___ Entries provided

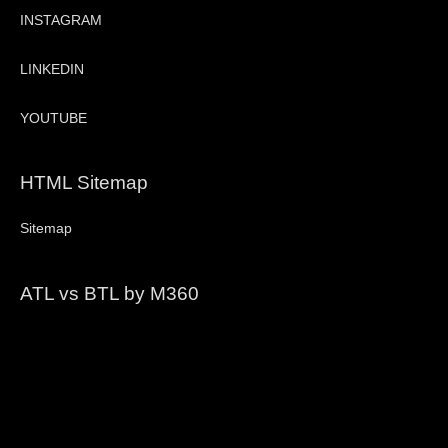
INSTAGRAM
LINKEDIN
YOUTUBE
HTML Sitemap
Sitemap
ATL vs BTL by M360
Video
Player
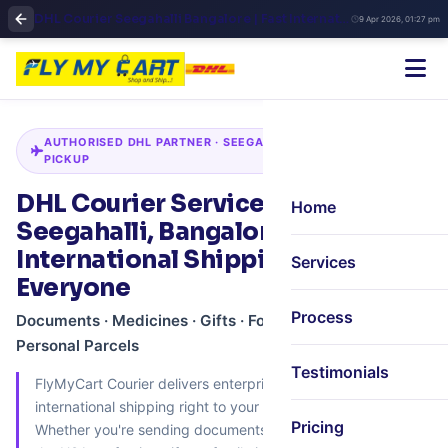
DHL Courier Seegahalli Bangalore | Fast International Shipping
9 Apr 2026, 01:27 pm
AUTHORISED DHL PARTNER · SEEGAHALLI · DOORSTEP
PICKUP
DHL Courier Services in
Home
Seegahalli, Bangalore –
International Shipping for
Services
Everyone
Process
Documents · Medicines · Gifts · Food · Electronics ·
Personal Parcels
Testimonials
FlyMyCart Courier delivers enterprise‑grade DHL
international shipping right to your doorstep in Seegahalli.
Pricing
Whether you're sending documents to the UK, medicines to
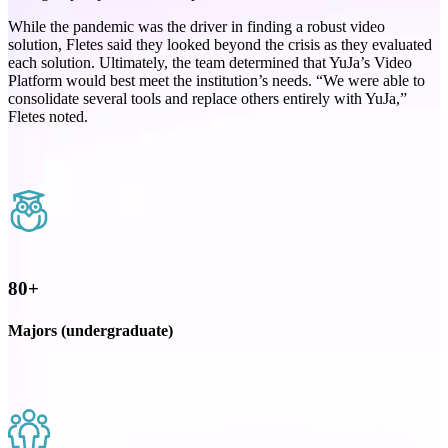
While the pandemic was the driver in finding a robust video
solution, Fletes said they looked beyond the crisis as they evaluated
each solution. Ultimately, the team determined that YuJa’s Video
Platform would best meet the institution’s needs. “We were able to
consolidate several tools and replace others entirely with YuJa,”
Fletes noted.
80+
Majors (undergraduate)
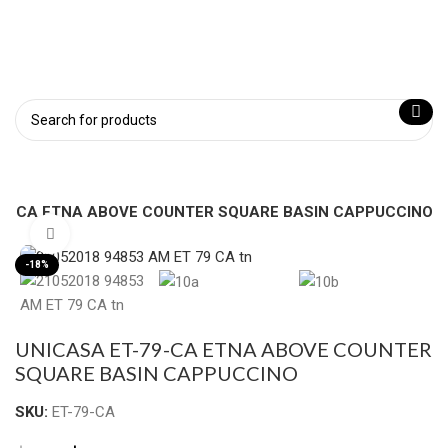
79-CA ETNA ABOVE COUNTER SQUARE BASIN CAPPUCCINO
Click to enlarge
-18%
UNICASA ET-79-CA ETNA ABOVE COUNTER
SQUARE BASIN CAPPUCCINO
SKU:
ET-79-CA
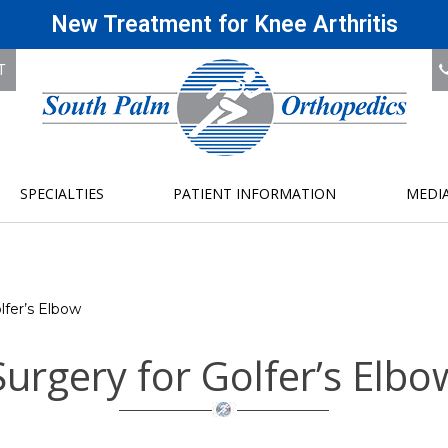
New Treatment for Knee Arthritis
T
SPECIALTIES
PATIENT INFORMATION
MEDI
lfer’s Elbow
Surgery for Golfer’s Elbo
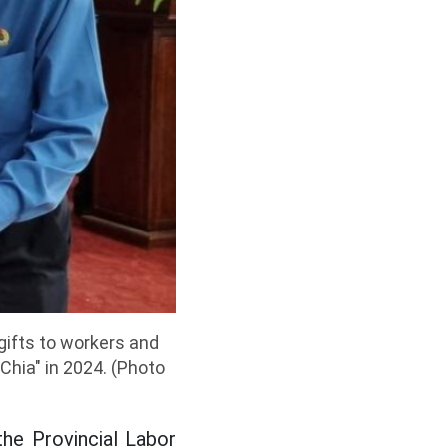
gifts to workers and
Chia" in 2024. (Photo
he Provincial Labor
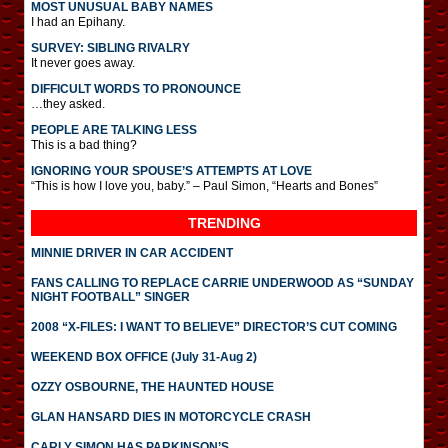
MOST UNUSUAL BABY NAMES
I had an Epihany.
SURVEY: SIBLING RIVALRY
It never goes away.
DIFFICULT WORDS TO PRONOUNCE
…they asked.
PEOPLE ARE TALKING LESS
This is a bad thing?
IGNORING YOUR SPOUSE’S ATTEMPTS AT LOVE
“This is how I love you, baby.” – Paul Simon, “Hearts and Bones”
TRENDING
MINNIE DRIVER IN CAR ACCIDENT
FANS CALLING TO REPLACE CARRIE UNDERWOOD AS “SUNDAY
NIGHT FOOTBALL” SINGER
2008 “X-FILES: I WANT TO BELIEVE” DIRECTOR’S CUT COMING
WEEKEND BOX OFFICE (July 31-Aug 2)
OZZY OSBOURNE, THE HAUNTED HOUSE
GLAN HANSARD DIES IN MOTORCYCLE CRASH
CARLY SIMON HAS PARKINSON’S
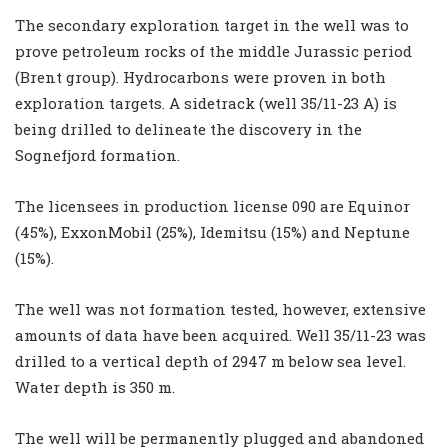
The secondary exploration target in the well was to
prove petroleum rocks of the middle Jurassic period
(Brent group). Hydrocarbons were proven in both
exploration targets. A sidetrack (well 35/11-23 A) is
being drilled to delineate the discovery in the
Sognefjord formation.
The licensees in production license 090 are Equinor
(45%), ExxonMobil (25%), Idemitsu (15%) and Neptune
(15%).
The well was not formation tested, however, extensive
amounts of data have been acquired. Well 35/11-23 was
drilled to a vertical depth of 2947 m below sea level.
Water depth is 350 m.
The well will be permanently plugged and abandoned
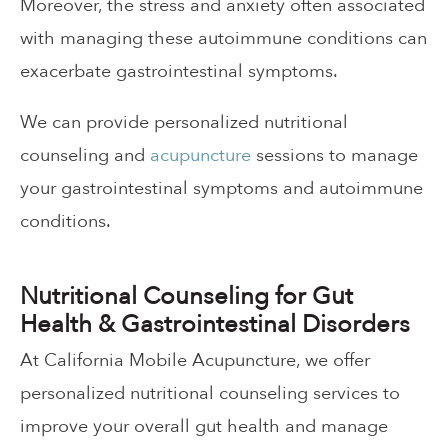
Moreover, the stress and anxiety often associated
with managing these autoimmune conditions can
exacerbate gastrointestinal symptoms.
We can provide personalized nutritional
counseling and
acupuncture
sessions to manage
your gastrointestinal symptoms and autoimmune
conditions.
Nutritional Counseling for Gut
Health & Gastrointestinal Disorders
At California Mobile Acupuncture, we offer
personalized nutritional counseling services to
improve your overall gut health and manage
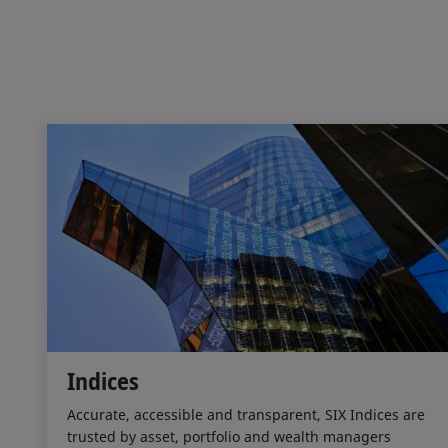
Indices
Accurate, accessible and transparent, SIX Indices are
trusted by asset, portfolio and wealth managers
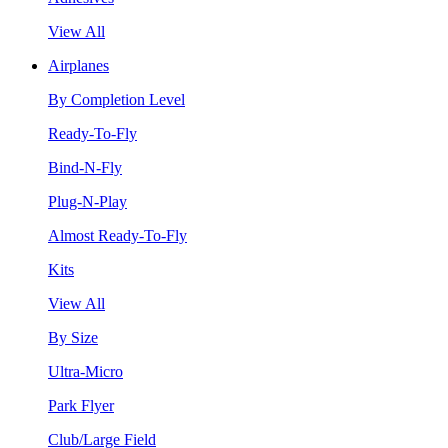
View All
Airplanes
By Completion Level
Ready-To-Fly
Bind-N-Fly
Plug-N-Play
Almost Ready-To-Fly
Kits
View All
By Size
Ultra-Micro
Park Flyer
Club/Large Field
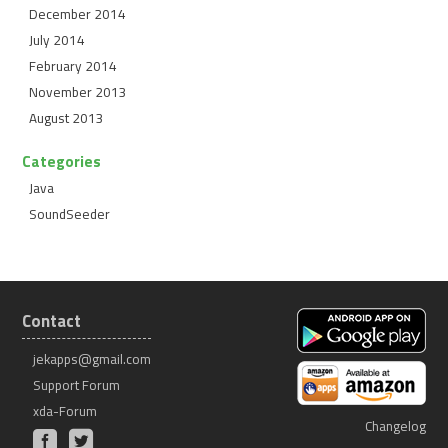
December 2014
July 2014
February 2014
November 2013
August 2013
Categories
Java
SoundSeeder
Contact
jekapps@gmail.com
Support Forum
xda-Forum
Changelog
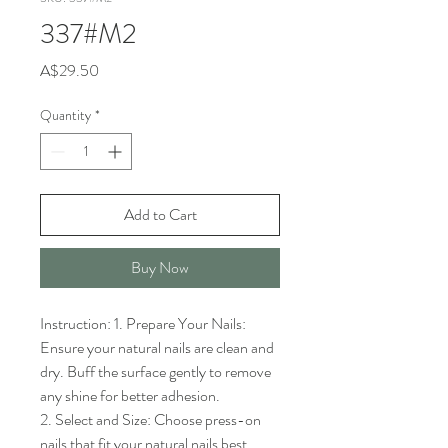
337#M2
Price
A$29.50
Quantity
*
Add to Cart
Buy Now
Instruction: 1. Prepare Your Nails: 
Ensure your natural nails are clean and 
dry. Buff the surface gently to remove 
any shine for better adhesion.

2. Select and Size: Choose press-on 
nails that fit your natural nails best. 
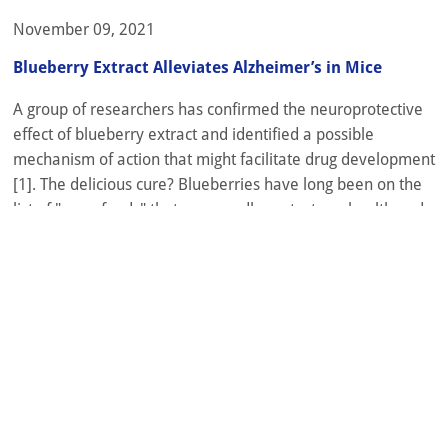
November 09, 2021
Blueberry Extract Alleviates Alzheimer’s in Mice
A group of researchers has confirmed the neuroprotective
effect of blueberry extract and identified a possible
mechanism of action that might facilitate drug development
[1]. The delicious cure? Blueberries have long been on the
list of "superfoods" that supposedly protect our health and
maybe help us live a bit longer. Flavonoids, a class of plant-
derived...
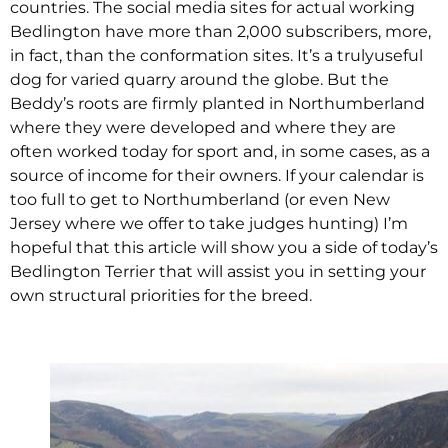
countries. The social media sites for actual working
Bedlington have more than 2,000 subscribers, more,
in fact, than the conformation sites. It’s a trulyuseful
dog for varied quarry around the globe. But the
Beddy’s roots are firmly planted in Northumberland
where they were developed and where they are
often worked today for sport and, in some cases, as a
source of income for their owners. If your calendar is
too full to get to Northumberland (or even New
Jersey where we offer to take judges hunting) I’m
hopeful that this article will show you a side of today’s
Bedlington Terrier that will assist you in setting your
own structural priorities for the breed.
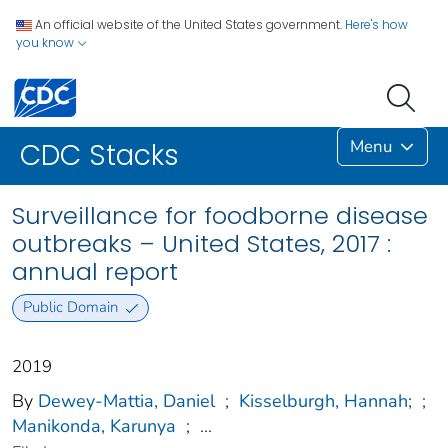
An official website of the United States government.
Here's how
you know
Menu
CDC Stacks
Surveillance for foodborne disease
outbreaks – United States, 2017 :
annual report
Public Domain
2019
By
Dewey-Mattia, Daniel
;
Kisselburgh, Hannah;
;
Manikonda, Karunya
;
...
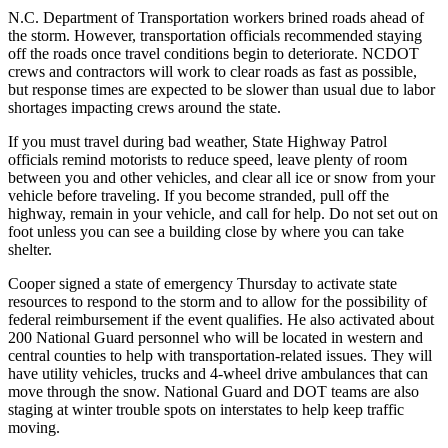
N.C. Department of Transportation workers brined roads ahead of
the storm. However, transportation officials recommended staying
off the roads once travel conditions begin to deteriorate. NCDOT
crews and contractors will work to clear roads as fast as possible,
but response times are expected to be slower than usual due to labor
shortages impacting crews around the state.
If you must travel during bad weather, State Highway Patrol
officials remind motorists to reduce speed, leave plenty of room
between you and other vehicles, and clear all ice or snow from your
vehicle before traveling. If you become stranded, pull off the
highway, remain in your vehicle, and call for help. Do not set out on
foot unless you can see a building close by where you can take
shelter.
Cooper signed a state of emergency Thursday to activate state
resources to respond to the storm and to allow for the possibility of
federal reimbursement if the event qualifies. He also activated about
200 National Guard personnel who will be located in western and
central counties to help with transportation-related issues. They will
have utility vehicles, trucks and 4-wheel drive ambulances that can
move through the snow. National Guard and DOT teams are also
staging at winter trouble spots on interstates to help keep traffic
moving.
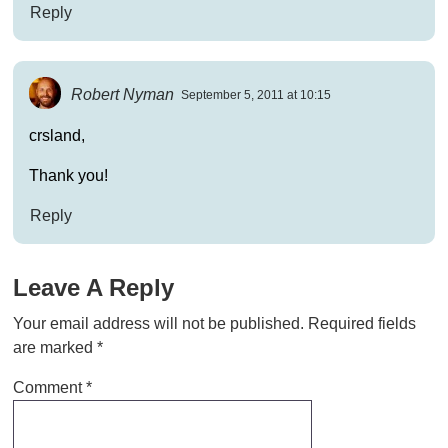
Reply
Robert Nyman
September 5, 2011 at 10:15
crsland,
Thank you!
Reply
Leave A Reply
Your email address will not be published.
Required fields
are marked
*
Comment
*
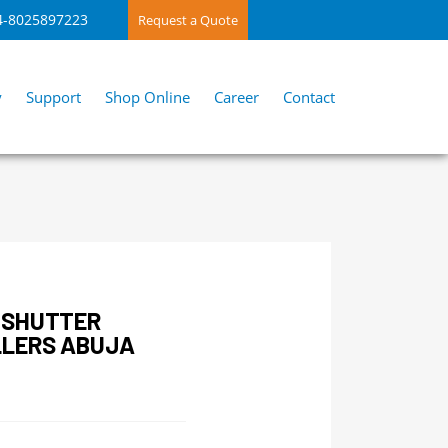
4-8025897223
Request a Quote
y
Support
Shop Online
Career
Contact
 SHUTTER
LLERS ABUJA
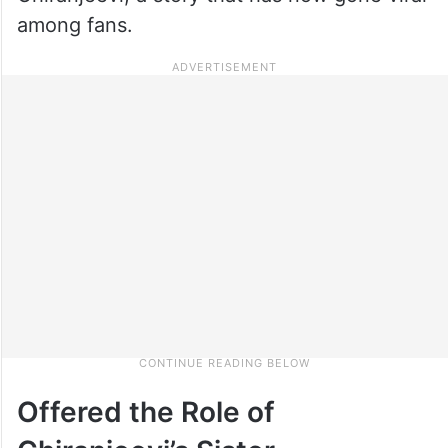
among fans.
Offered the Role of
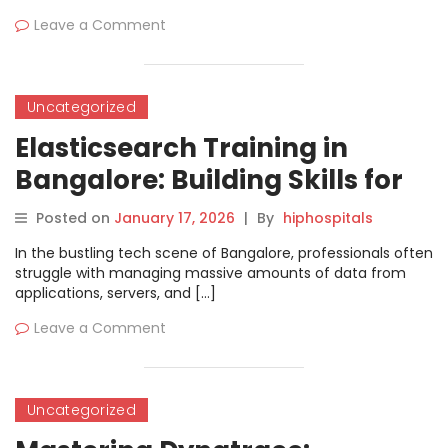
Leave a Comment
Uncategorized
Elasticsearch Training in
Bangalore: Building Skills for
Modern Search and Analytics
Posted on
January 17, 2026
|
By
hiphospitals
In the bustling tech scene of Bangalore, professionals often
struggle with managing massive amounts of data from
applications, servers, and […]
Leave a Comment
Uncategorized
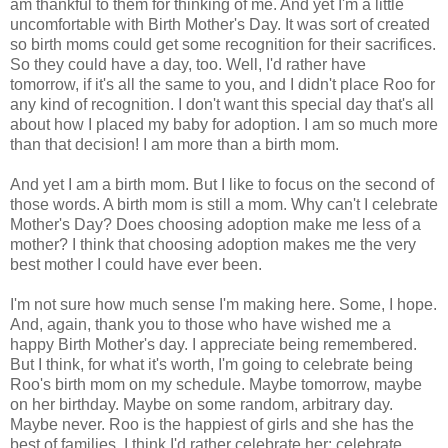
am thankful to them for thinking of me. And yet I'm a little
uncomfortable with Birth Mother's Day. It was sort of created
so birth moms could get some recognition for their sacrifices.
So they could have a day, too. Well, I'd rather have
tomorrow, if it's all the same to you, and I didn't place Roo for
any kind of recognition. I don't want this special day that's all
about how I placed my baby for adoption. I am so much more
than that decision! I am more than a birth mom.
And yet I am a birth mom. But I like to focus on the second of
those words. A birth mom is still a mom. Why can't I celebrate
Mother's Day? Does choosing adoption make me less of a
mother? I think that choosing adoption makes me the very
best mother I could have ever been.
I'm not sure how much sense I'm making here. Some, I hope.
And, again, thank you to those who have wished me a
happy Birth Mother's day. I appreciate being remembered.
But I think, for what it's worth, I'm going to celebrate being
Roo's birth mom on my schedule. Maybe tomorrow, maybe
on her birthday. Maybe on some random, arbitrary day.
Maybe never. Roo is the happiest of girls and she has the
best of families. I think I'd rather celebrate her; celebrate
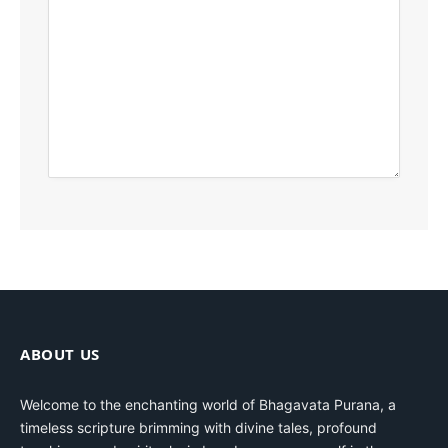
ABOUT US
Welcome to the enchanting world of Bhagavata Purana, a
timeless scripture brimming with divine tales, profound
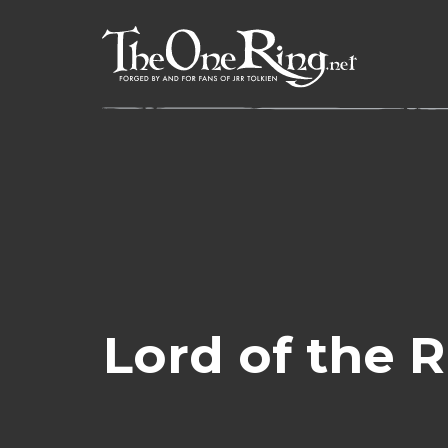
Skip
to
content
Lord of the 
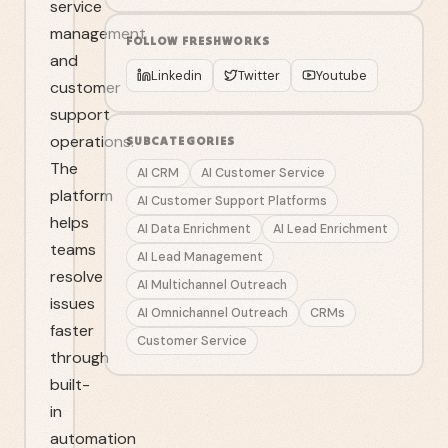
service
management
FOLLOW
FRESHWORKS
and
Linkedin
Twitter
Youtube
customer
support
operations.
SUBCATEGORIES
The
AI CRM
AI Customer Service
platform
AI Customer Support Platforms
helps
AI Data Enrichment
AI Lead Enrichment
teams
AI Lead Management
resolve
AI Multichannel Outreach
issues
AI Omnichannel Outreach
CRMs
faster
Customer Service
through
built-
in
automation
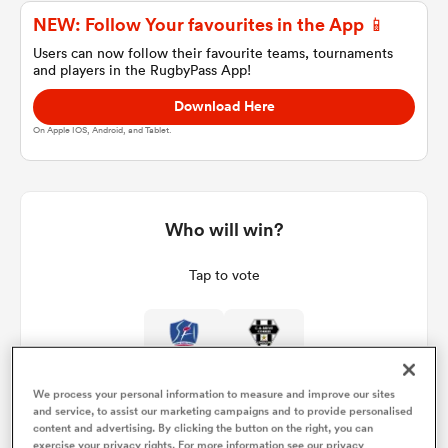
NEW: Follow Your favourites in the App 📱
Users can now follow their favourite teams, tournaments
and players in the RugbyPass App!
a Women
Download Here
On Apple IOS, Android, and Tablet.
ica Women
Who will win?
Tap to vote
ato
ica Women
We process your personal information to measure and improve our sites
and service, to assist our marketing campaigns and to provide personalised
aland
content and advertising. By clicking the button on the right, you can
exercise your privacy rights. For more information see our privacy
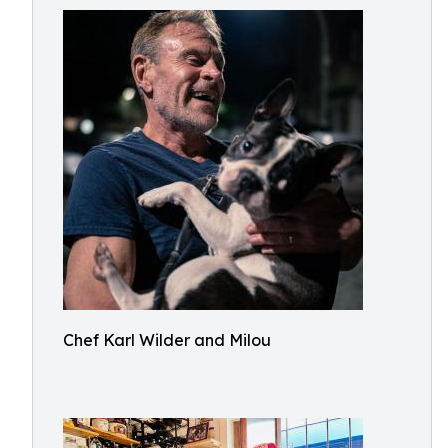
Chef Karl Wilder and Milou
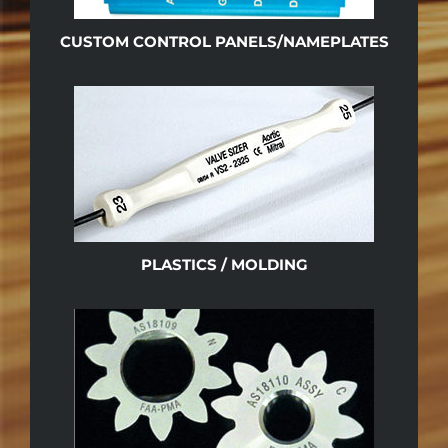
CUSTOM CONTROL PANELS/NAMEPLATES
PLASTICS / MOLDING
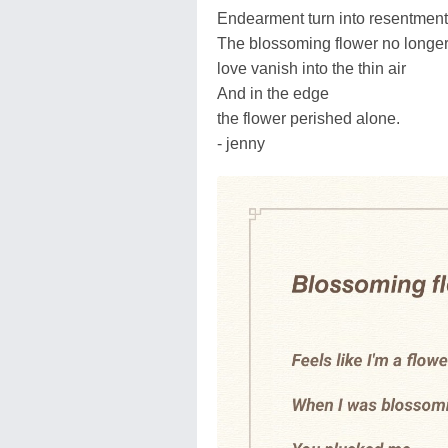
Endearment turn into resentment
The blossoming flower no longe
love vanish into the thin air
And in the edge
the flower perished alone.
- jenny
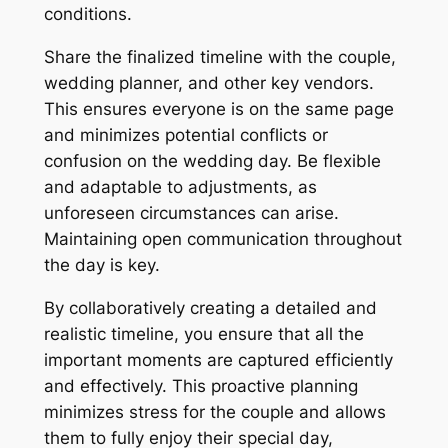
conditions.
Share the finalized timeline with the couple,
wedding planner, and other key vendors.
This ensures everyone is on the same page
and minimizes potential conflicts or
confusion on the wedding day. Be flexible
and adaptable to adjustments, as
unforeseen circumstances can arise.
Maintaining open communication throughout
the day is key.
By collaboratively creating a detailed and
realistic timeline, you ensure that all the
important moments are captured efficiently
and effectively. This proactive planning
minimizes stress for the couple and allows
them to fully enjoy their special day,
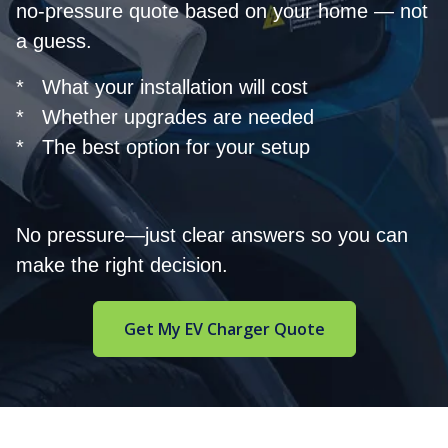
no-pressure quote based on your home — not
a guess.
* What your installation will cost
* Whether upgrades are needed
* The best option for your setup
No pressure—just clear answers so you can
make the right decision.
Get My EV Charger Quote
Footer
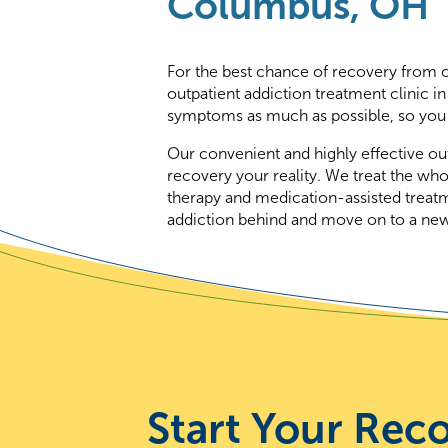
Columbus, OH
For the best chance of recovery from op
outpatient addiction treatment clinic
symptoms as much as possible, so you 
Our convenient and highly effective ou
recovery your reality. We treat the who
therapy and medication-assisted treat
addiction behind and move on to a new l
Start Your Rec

______

- What the task asks: Set down exactly the lines running from the beginning of the entries above to the line that contains "Whether you're sending", including both, and leave out pictures.

- Solution for this problem:
INSTAGRAM
LINKEDIN
YOUTUBE
HTML Sitemap
Sitemap
ATL vs BTL by M360
Video
Player
DHL Courier Seegahalli Bangalore | Fast International Shipping
9 Apr 2026, 01:27 pm
AUTHORISED DHL PARTNER · SEEGAHALLI · DOORSTEP
PICKUP
DHL Courier Services in
Home
Seegahalli, Bangalore –
International Shipping for
Services
Everyone
Process
Documents · Medicines · Gifts · Food · Electronics ·
Personal Parcels
Testimonials
FlyMyCart Courier delivers enterprise‑grade DHL
international shipping right to your doorstep in Seegahalli.
Pricing
Whether you're sending documents to the UK, medicines to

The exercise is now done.